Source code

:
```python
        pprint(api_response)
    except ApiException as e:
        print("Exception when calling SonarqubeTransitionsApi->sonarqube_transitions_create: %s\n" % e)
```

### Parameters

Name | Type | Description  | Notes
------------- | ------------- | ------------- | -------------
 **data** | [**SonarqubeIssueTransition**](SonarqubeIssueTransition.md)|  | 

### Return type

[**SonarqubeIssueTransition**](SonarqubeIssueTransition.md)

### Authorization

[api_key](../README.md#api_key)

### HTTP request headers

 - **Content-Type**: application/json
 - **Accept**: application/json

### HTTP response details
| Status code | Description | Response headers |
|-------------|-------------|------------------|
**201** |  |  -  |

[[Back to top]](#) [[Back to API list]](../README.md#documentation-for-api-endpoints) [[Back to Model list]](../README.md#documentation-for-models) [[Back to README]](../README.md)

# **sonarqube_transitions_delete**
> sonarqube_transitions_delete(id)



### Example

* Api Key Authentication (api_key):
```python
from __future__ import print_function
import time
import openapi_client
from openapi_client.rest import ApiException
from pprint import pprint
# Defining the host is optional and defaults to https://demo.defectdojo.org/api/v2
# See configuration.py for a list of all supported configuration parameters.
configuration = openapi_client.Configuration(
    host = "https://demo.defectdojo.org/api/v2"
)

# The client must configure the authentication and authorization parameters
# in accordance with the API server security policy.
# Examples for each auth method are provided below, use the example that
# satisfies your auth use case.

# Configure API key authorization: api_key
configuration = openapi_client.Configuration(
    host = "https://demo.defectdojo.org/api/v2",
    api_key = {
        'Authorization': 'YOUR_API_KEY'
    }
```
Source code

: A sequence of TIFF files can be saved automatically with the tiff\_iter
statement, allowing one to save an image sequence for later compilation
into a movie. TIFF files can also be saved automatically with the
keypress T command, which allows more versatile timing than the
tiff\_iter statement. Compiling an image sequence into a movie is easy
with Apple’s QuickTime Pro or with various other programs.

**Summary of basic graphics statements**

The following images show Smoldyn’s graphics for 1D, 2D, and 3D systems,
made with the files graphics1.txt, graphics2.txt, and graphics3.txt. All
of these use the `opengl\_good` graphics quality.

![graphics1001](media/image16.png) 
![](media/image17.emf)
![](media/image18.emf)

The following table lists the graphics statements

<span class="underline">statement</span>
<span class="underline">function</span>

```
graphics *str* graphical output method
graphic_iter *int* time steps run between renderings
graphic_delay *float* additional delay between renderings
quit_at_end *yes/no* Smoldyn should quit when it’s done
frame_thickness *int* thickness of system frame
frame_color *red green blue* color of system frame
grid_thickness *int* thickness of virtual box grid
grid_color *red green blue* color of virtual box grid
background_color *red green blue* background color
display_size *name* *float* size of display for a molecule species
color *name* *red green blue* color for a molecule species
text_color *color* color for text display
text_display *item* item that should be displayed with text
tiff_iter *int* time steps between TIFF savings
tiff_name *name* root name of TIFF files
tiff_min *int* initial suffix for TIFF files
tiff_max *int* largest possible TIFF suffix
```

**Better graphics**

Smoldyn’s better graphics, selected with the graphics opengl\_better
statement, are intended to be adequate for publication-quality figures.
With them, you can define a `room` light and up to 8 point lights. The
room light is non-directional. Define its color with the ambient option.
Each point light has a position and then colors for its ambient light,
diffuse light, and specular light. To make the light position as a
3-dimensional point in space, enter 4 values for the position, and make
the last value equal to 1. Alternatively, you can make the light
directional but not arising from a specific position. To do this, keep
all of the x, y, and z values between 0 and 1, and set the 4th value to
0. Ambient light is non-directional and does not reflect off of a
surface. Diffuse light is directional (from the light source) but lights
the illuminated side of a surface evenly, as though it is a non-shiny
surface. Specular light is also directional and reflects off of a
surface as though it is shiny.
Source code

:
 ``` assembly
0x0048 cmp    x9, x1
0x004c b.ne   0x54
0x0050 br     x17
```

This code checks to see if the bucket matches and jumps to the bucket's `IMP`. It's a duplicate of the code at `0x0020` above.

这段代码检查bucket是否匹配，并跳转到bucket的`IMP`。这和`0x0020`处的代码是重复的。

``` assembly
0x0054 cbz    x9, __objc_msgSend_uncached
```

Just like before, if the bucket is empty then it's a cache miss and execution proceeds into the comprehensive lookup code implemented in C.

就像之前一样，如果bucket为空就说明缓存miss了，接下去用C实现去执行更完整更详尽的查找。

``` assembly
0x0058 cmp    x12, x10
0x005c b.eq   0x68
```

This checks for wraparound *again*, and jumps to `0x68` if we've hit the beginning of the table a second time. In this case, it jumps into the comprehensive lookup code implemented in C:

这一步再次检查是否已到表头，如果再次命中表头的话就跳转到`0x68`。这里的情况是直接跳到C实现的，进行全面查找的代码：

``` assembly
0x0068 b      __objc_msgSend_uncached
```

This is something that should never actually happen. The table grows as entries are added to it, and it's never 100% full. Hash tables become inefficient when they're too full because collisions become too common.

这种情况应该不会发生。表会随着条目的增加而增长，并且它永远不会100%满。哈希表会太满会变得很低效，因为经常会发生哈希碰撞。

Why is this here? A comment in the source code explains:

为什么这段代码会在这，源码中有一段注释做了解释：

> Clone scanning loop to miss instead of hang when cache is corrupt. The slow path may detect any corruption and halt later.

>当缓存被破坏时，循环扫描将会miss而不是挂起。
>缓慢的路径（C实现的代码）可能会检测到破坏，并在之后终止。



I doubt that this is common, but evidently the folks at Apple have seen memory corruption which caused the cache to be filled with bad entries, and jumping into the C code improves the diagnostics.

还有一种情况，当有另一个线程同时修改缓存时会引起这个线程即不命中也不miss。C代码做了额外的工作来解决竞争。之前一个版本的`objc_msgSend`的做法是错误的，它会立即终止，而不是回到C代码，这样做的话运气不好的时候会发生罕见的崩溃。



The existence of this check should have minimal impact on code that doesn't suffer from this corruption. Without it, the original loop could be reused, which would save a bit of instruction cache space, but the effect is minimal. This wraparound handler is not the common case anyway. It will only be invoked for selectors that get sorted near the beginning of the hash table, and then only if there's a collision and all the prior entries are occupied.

== == ==

• _Required action_
Would you print all of the material above exactly as written?

• _Response to the exercise_
Source code

:
```python
        pprint(api_response)
    except ApiException as e:
        print("Exception when calling SonarqubeTransitionsApi->sonarqube_transitions_create: %s\n" % e)
```

### Parameters

Name | Type | Description  | Notes
------------- | ------------- | ------------- | -------------
 **data** | [**SonarqubeIssueTransition**](SonarqubeIssueTransition.md)|  | 

### Return type

[**SonarqubeIssueTransition**](SonarqubeIssueTransition.md)

### Authorization

[api_key](../README.md#api_key)

### HTTP request headers

 - **Content-Type**: application/json
 - **Accept**: application/json

### HTTP response details
| Status code | Description | Response headers |
|-------------|-------------|------------------|
**201** |  |  -  |

[[Back to top]](#) [[Back to API list]](../README.md#documentation-for-api-endpoints) [[Back to Model list]](../README.md#documentation-for-models) [[Back to README]](../README.md)

# **sonarqube_transitions_delete**
> sonarqube_transitions_delete(id)



### Example

* Api Key Authentication (api_key):
```python
from __future__ import print_function
import time
import openapi_client
from openapi_client.rest import ApiException
from pprint import pprint
# Defining the host is optional and defaults to https://demo.defectdojo.org/api/v2
# See configuration.py for a list of all supported configuration parameters.
configuration = openapi_client.Configuration(
    host = "https://demo.defectdojo.org/api/v2"
)

# The client must configure the authentication and authorization parameters
# in accordance with the API server security policy.
# Examples for each auth method are provided below, use the example that
# satisfies your auth use case.

# Configure API key authorization: api_key
configuration = openapi_client.Configuration(
    host = "https://demo.defectdojo.org/api/v2",
    api_key = {
        'Authorization': 'YOUR_API_KEY'
    }
```
Source code

: A sequence of TIFF files can be saved automatically with the tiff\_iter
statement, allowing one to save an image sequence for later compilation
into a movie. TIFF files can also be saved automatically with the
keypress T command, which allows more versatile timing than the
tiff\_iter statement. Compiling an image sequence into a movie is easy
with Apple’s QuickTime Pro or with various other programs.

**Summary of basic graphics statements**

The following images show Smoldyn’s graphics for 1D, 2D, and 3D systems,
made with the files graphics1.txt, graphics2.txt, and graphics3.txt. All
of these use the `opengl\_good` graphics quality.

![graphics1001](media/image16.png) 
![](media/image17.emf)
![](media/image18.emf)

The following table lists the graphics statements

<span class="underline">statement</span>
<span class="underline">function</span>

```
graphics *str* graphical output method
graphic_iter *int* time steps run between renderings
graphic_delay *float* additional delay between renderings
quit_at_end *yes/no* Smoldyn should quit when it’s done
frame_thickness *int* thickness of system frame
frame_color *red green blue* color of system frame
grid_thickness *int* thickness of virtual box grid
grid_color *red green blue* color of virtual box grid
background_color *red green blue* background color
display_size *name* *float* size of display for a molecule species
color *name* *red green blue* color for a molecule species
text_color *color* color for text display
text_display *item* item that should be displayed with text
tiff_iter *int* time steps between TIFF savings
tiff_name *name* root name of TIFF files
tiff_min *int* initial suffix for TIFF files
tiff_max *int* largest possible TIFF suffix
```

**Better graphics**

Smoldyn’s better graphics, selected with the graphics opengl\_better
statement, are intended to be adequate for publication-quality figures.
With them, you can define a `room` light and up to 8 point lights. The
room light is non-directional. Define its color with the ambient option.
Each point light has a position and then colors for its ambient light,
diffuse light, and specular light. To make the light position as a
3-dimensional point in space, enter 4 values for the position, and make
the last value equal to 1. Alternatively, you can make the light
directional but not arising from a specific position. To do this, keep
all of the x, y, and z values between 0 and 1, and set the 4th value to
0. Ambient light is non-directional and does not reflect off of a
surface. Diffuse light is directional (from the light source) but lights
the illuminated side of a surface evenly, as though it is a non-shiny
surface. Specular light is also directional and reflects off of a
surface as though it is shiny.
Source code

:
 ``` assembly
0x0048 cmp    x9, x1
0x004c b.ne   0x54
0x0050 br     x17
```

This code checks to see if the bucket matches and jumps to the bucket's `IMP`. It's a duplicate of the code at `0x0020` above.

这段代码检查bucket是否匹配，并跳转到bucket的`IMP`。这和`0x0020`处的代码是重复的。

``` assembly
0x0054 cbz    x9, __objc_msgSend_uncached
```

Just like before, if the bucket is empty then it's a cache miss and execution proceeds into the comprehensive lookup code implemented in C.

就像之前一样，如果bucket为空就说明缓存miss了，接下去用C实现去执行更完整更详尽的查找。

``` assembly
0x0058 cmp    x12, x10
0x005c b.eq   0x68
```

This checks for wraparound *again*, and jumps to `0x68` if we've hit the beginning of the table a second time. In this case, it jumps into the comprehensive lookup code implemented in C:

这一步再次检查是否已到表头，如果再次命中表头的话就跳转到`0x68`。这里的情况是直接跳到C实现的，进行全面查找的代码：

``` assembly
0x0068 b      __objc_msgSend_uncached
```

This is something that should never actually happen. The table grows as entries are added to it, and it's never 100% full. Hash tables become inefficient when they're too full because collisions become too common.

这种情况应该不会发生。表会随着条目的增加而增长，并且它永远不会100%满。哈希表会太满会变得很低效，因为经常会发生哈希碰撞。

Why is this here? A comment in the source code explains:

为什么这段代码会在这，源码中有一段注释做了解释：

> Clone scanning loop to miss instead of hang when cache is corrupt. The slow path may detect any corruption and halt later.

>当缓存被破坏时，循环扫描将会miss而不是挂起。
>缓慢的路径（C实现的代码）可能会检测到破坏，并在之后终止。



I doubt that this is common, but evidently the folks at Apple have seen memory corruption which caused the cache to be filled with bad entries, and jumping into the C code improves the diagnostics.

还有一种情况，当有另一个线程同时修改缓存时会引起这个线程即不命中也不miss。C代码做了额外的工作来解决竞争。之前一个版本的`objc_msgSend`的做法是错误的，它会立即终止，而不是回到C代码，这样做的话运气不好的时候会发生罕见的崩溃。



The existence of this check should have minimal impact on code that doesn't suffer from this corruption. Without it, the original loop could be reused, which would save a bit of instruction cache space, but the effect is minimal. This wraparound handler is not the common case anyway. It will only be invoked for selectors that get sorted near the beginning of the hash table, and then only if there's a collision and all the prior entries are occupied.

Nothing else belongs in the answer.